The let down for me was in the book's overall organization and approach. Needless to say, there is not much sympathy for or effort at presenting the "development" side of the coin. I am in energy, and find that this is often the problem in discussions of the impact of energy production -- particularly in the extraction side of the business. Everyone can see the environmental, social and other impacts -- but no one cares to consider the alternative to a world without our prevailing energy models in place.

Allow me an anecdotal example, at one point in the barnstorming tour of Africa, the author makes some lament about "sporadic electricity," and at another he bemoans a nation's "lack of infrastructure." It is in these moments when the work's biases emerge and there seems to be ignorance or unwillingness to allow that the benefits of these relatively common Western amenities are prized in their absence while their impacts - in the same absence - are taken for granted. It would be enormously complex and disruptive to establish sophisticated electrical infrastructure or to construct transnational highways. These projects offer many of the same challenges logistically, politically, socially and environmentally that are set out as a scourge on Africans as part of oil extraction.

I suppose another possible excuse is that Ghazvinian did not or could not get access to oil execs and PR folks weren't willing to do much talking. To that I would reply that if one is able to insert themselves into Sudanese opposition militias, then it should be no great challenge to get a sit down with a couple of oil company mouthpieces.

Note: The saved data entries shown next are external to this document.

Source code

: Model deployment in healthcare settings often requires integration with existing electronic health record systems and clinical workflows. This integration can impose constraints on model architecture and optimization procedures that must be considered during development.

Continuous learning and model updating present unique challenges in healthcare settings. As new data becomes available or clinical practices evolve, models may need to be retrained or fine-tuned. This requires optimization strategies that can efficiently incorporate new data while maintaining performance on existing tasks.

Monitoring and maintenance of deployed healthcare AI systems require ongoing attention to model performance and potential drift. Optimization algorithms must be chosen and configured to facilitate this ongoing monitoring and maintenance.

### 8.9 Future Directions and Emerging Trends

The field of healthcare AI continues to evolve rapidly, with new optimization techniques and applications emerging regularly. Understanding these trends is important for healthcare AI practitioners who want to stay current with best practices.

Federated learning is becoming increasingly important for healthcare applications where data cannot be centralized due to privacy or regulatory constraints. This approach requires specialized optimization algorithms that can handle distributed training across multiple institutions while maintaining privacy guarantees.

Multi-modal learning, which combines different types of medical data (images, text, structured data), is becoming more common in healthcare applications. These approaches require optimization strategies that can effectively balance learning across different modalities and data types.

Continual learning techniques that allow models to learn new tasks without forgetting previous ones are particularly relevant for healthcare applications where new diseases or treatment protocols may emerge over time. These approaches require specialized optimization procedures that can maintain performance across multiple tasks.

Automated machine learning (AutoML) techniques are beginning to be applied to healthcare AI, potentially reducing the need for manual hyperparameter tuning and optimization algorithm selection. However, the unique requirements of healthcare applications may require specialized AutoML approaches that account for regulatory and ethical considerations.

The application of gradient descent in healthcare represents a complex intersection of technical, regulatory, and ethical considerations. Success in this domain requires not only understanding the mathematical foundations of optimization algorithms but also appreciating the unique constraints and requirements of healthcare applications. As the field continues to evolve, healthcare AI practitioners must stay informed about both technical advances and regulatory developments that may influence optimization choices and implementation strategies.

Also, I think Ghazvinian got a little lazy in assembling the book as a series of vignettes about his visits to nations around the western sub-Saharan portion of the continent. There are obvious benefits to that approach, but given the often kaleidoscopic political histories of the nations he visits, I was longing for a more over-arching approach that divided the analysis into a more clearly comparative style organized by unifying themes -- my preferred organizing principle would have been geopolitical chronology.

I still admire Ghazvinian for the effort, but I think the purity of his journalistic motives lost out to the overwhelming force of his moral ones.